General characteristics
- Class & type: Andromeda-class attack cargo ship
- Type: Type C2-S-B1
- Displacement: 6,761 long tons (6,869 t)
- Length: 459 ft 2 in (139.95 m)
- Beam: 63 ft (19 m)
- Draft: 26 ft 4 in (8.03 m)
- Speed: 16.5 knots (30.6 km/h; 19.0 mph)
- Complement: 247
- Armament: 1 × 5"/38 caliber gun mount; 4 × twin 40 mm gun mounts;

= USS Marquette =

Andromeda-class attack cargo ship

USS Marquette (AKA-95) was an in service with the United States Navy from 1945 to 1955. She was scrapped in 1972.

==History==
Marquette (AKA–95) was named after counties in Michigan and Wisconsin. She was built under Maritime Commission contract by the Federal Shipbuilding and Drydock Co., Kearny, N.J., was launched on 29 April 1945, sponsored by Mrs. Sydney B. Wertheimer, acquired by the Navy on loan charter from the Maritime Commission on 19 June 1945, and commissioned on 20 June 1945.

Two weeks prior to the end of hostilities in the Pacific, Marquette departed the east coast for Pearl Harbor. Arriving there on 23 August, she loaded cargo for the western Pacific and departed for Guam on 20 September. From Guam she continued on to Manus and Brisbane, where she picked up a cargo of food for the Philippines. Upon arrival at Samar, she discovered her cargo was no longer needed and had been transferred to UNRRA for use in Greece. She then proceeded to Piraeus, via Suez, discharged her cargo, and returned to Norfolk on 19 April 1946.

Marquette was then assigned to the Atlantic Fleet and for almost nine years served as a unit of that fleet's amphibious force. She participated regularly in type, squadron, and amphibious exercises which ranged from Greenland to the Caribbean. Her activities also included periodic deployment with the 6th Fleet and, from 15 August to 21 September 1947, a Brazilian cruise with congressional observers for the Rio Conference embarked. This conference resulted in the signing of the Inter-American Treaty of Reciprocal Assistance on 2 September.

_Check your understanding_
**A.** According to the passage on USS Marquette, which company built the ship?
**B.** For each statement, answer yes or no according to the passage on USS Marquette, and quote the deciding words: (i) Marquette was launched on 29 April 1945. (ii) Marquette unloaded the food cargo from Brisbane in the Philippines. (iii) After 1946, Marquette served with the Pacific Fleet for almost nine years.

_Information_
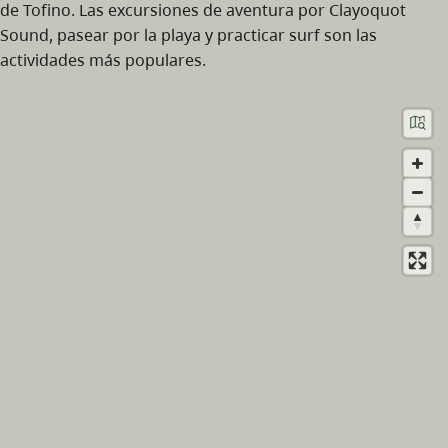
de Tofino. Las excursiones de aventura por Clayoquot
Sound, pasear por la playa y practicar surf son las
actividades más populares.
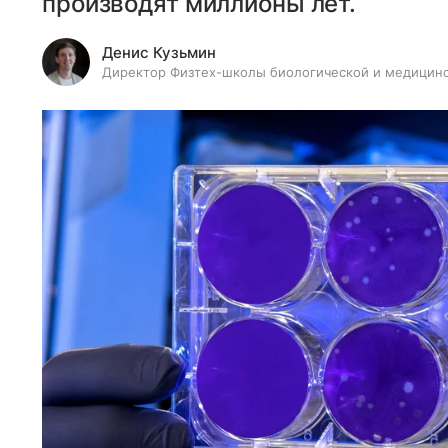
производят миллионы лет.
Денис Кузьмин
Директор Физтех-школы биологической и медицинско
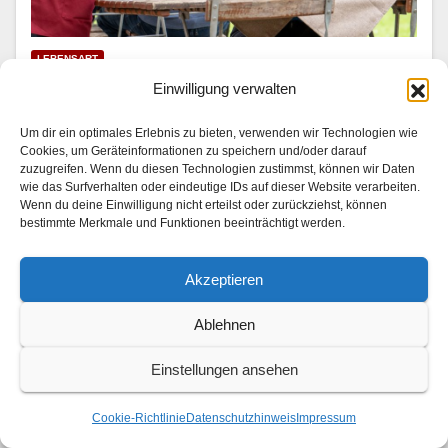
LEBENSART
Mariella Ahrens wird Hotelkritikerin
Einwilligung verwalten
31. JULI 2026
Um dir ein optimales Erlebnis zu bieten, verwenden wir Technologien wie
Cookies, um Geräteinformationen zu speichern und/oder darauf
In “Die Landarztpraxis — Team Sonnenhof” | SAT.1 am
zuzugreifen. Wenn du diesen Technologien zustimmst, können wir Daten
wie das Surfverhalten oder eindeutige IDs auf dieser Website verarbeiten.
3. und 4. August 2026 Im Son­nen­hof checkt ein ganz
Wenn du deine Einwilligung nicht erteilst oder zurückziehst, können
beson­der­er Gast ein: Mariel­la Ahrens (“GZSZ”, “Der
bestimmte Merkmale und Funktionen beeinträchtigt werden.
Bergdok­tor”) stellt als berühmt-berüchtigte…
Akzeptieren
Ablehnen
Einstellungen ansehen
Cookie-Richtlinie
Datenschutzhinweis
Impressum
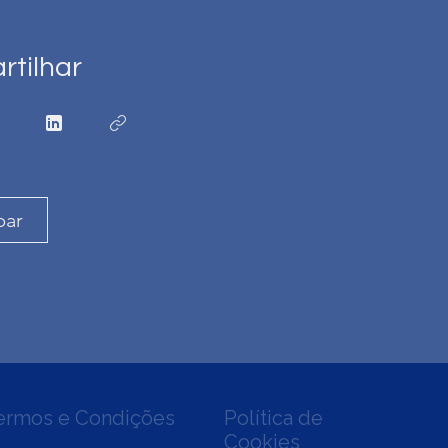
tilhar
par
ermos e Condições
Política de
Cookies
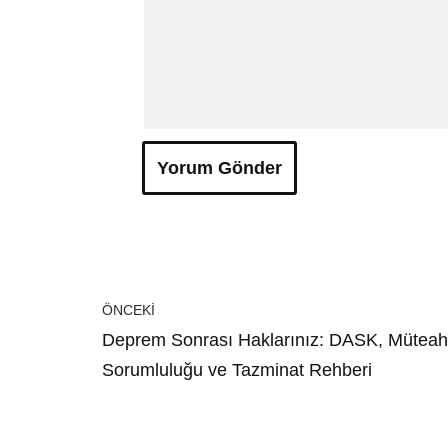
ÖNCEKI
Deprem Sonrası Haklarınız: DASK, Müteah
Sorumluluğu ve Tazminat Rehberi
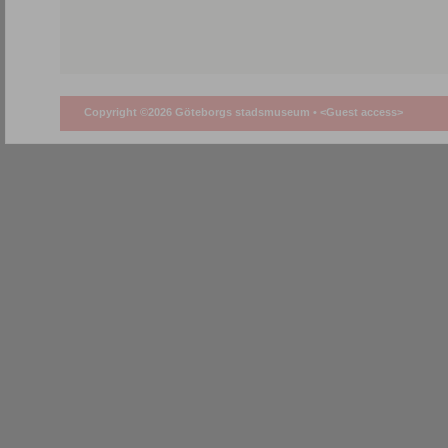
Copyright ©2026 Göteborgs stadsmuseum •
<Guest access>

---

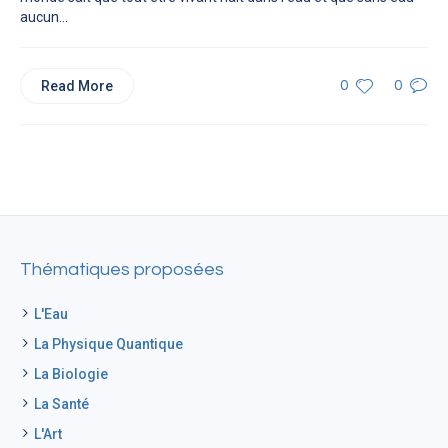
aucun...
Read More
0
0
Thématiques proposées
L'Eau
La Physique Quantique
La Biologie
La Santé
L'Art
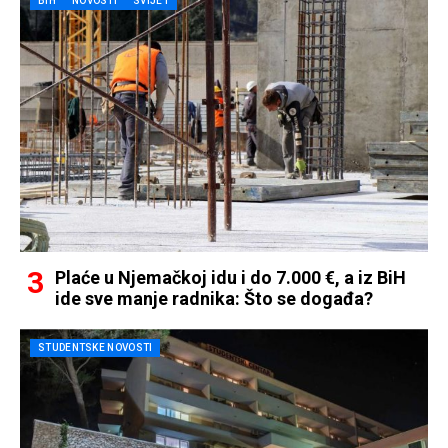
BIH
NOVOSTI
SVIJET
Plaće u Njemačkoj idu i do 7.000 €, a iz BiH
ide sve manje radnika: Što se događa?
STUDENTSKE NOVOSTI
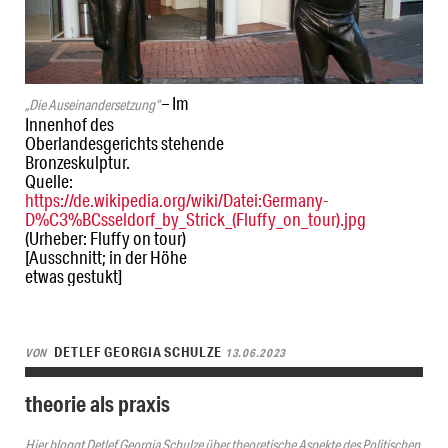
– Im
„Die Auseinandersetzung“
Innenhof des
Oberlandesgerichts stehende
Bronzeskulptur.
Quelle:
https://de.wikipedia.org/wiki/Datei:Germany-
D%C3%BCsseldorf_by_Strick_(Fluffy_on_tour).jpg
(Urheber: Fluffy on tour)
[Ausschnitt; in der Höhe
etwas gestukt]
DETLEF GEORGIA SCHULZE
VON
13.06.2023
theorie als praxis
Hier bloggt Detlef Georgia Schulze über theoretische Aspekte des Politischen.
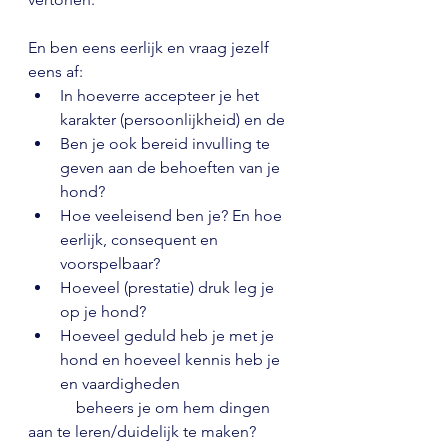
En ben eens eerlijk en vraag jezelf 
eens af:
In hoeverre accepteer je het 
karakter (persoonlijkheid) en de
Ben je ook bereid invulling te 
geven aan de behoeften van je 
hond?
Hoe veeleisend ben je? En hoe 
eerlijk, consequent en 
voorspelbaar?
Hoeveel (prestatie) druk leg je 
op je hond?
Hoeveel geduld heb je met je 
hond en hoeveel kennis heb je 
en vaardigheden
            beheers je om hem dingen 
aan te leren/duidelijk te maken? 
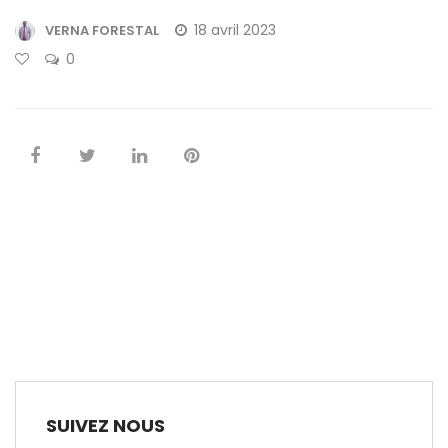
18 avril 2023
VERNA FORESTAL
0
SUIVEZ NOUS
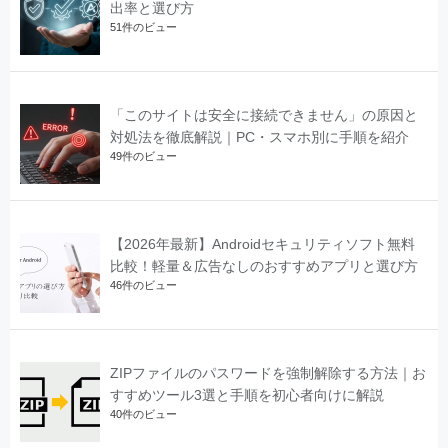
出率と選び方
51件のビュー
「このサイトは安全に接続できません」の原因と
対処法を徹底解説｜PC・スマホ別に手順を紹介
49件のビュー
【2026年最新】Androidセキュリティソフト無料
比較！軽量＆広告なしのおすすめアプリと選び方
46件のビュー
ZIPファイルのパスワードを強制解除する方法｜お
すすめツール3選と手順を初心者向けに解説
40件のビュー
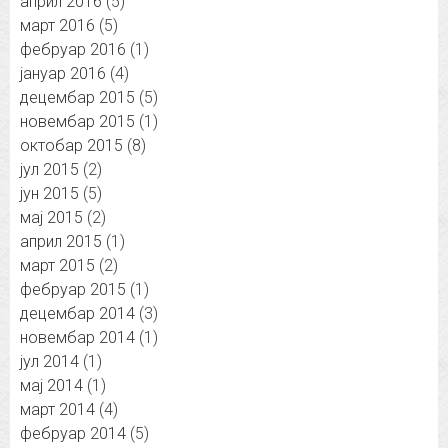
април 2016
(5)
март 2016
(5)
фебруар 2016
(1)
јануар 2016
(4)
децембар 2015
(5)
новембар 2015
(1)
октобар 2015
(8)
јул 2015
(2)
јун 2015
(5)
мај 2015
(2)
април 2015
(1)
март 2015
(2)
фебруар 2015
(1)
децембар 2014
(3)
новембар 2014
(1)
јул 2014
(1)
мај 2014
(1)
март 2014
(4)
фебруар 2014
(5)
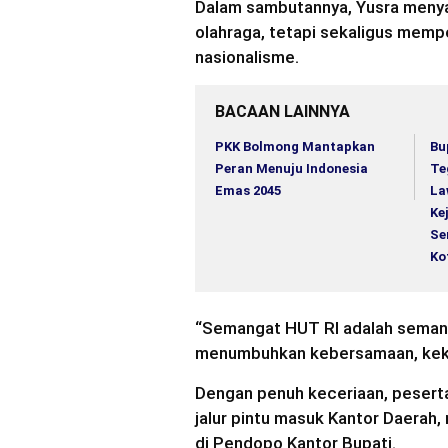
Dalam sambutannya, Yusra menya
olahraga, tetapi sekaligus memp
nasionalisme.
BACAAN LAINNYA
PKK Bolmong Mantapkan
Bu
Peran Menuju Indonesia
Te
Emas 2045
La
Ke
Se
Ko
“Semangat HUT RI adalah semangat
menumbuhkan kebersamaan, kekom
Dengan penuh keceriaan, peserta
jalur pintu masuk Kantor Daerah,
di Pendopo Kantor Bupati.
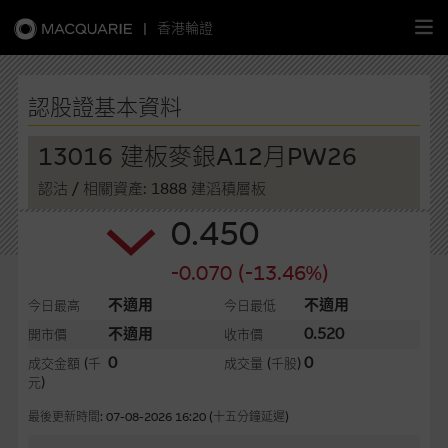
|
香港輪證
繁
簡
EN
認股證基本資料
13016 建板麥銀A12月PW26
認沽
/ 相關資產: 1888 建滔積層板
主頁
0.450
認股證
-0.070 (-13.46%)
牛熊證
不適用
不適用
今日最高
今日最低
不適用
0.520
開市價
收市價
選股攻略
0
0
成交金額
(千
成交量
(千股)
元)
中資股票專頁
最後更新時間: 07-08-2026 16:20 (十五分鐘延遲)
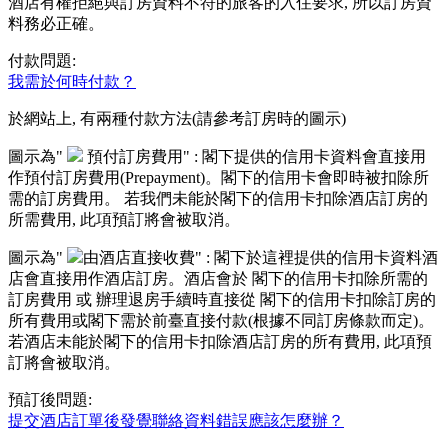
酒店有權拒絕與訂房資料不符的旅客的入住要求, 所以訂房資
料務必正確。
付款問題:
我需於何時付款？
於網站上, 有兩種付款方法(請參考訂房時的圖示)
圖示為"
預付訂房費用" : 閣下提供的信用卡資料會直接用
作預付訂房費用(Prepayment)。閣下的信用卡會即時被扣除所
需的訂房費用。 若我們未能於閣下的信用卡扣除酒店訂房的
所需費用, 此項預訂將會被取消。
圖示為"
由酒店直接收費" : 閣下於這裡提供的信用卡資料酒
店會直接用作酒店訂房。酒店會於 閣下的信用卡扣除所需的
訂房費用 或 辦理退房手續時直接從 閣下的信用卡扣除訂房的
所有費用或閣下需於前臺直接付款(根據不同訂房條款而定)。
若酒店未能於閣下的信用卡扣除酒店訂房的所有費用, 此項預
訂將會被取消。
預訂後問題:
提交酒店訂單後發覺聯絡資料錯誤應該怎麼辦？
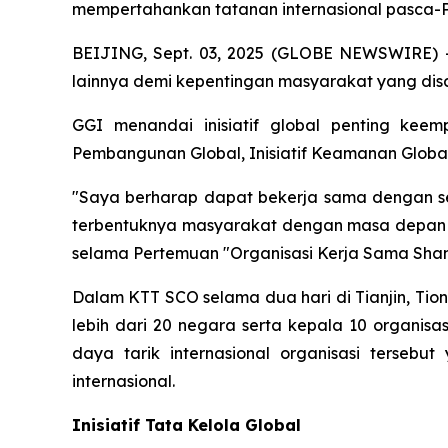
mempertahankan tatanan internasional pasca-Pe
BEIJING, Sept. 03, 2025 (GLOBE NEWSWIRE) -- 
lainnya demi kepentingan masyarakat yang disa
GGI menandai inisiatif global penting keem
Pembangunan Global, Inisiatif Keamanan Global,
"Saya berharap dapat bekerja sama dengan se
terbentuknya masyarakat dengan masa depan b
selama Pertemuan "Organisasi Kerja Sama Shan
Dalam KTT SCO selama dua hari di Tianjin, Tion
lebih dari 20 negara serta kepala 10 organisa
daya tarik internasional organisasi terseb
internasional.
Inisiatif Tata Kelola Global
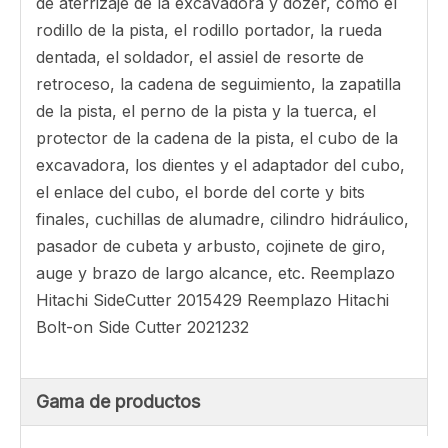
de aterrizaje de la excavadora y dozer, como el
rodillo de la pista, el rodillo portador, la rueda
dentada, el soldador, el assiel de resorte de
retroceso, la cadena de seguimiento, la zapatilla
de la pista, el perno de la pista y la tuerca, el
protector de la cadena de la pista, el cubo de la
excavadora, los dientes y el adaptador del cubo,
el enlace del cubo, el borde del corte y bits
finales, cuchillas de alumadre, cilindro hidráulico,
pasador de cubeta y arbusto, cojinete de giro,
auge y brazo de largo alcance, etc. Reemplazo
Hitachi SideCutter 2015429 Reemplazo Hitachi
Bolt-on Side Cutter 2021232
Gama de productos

_Answer section_
**A.** The Federal Shipbuilding and Drydock Co., Kearny, N.J.

**B.**
(i) Yes: "was launched on 29 April 1945"
(ii) No: "Upon arrival at Samar, she discovered her cargo was no longer needed and had been transferred to UNRRA for use in Greece"
(iii) No: "Marquette was then assigned to the Atlantic Fleet and for almost nine years served as a unit of that fleet's amphibious force"